→ Исходный текст:

==============================

Последний шаг в будущее в духе Хаксли для Хиллари Клинтон можно считать философским, даже метафизическим. Представления Клинтон о детях отличаются большей универсальностью, чем ей кажется. Клинтон говорит: «Я никогда не встречала глупого ребенка» и утверждает: «В числе самых лучших богословов, которых мне когда-либо приходилось видеть, были пятилетние дети»[641]. Не позволяйте сентиментальной оболочке скрыть от вас суть данного высказывания. Завышая интеллектуальный статус детей, она одновременно занижает авторитет и самостоятельность взрослых. В мире, где дети неотличимы от взрослых, не станут ли взрослые подобными детям?
В либеральном культе детей явно прослеживается фашистская мысль. Дети и молодежь движимы страстью, чувствами, эмоциями, свободолюбием. Эти ценности были в почете у фашистов. Юность — это период, когда хочется совершать «необдуманные» поступки. Эти настроения, в свою очередь, тесно связаны с имеющим нарциссическую природу популизмом, который главным образом ориентируется на инстинкты масс. «Я хочу это сейчас, и мне все равно, если это против правил» — это в сущности детское популистское желание. Фашизм — это разновидность популизма, потому что лидер устанавливает «родительскую» связь со своими «детьми». Без эмоциональной связи между лидером и «народом», фюрером и нацией фашизм невозможен. «Я на вашей стороне», «я один из вас», «это наше общее дело», «я знаю, что такое быть в вашей ситуации» — вот типичные заявления любого фашистского и популистского демагога. Как говорит герой романа Роберта Пенна Уоррена «Вся королевская рать» (All the King’s Men) Вилли Старк, обращаясь к внимающей ему толпе: «Ваша воля — это моя сила. Ваша нужда — это моя справедливость». Аргументы, факты, разум — все это вторично. «Народ штата Небраска выступает за свободную чеканку серебряных монет, и я тоже являюсь сторонником свободной чеканки серебряных монет», — заявлял Уильям Дженнингс Брайан, самый любимый популист Америки. — Аргументы я найду позднее»[642].

==============================

→ Зафиксированные данные:
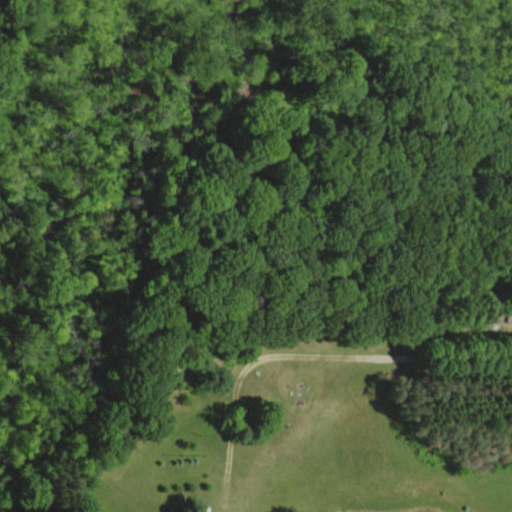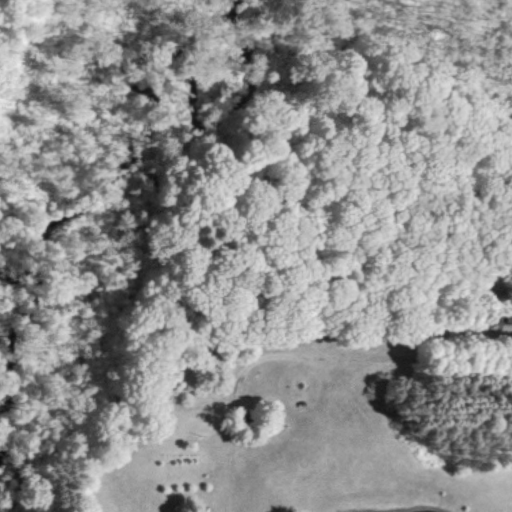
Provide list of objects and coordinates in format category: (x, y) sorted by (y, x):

==============================

→ Что нужно сделать:
A: Изложите исходный текст в двух предложениях.
B: Продолжите исходный текст, начав сразу после его последнего предложения.
Данные получены из другого источника.

→ Результаты выполнения:
A: В тексте утверждается, что Хиллари Клинтон, завышая интеллектуальный статус детей, одновременно занижает авторитет и самостоятельность взрослых. В либеральном культе детей текст видит фашистскую мысль: детские страсть и эмоции ценились фашистами и близки популизму, а фашизм как разновидность популизма невозможен без «родительской» эмоциональной связи лидера с «народом».

B:
Билл Клинтон постоянно заявлял о своей способности «чувствовать нашу боль». Многочисленные наблюдатели удивлялись его способности «подпитываться» от толпы, черпать энергию масс. Журналисты часто называли его «эмпатией» за его способность предугадывать желания аудитории. Это очень важное умение в политике, но никогда не следует забывать о том, что демагоги являются в первую очередь необычайно ловкими политиками.
Конечно, демагогия Клинтона по своей природе была явно женской. Он обещал раскрыть вам свои объятия, почувствовать вашу боль и защитить вас от «злых ребят» (республиканцев и «озлобленных белых мужчин»). Его девизом стало слово «безопасность» — экономическая безопасность, социальная безопасность, защищенность от глобализации, преступности, потери рабочих мест, чего угодно. Он был «первым президентом-женщиной», по мнению феминистской писательницы Мэри Гордон. Когда его обвиняли в провале или ошибке, его типичным ответом была фраза, характерная для перегруженной матери-одиночки: «Я так много работаю» — словно это было адекватной заменой правоты и эффективности. Его защитники, по существу, утверждали, что он выше закона, потому что, по словам Кэтлин Салливан из Стэнфордского университета, он был единственным человеком, который работает для всех нас двадцать четыре часа в сутки. Другими словами, он не был человеком; он был государством в его материнском воплощении. Безусловно, многим американцам нравилась его политика — или же им так казалось, потому что экономическое положение страны было стабильным — но они любили его за его удивительную материнскую заботу. Политическая эстетика в данном случае не отличалась новизной. Как отмечал Геббельс, говоря о популярности своего фюрера, «весь народ любит его, потому что чувствует себя в безопасности в его руках, как ребенок на руках своей матери»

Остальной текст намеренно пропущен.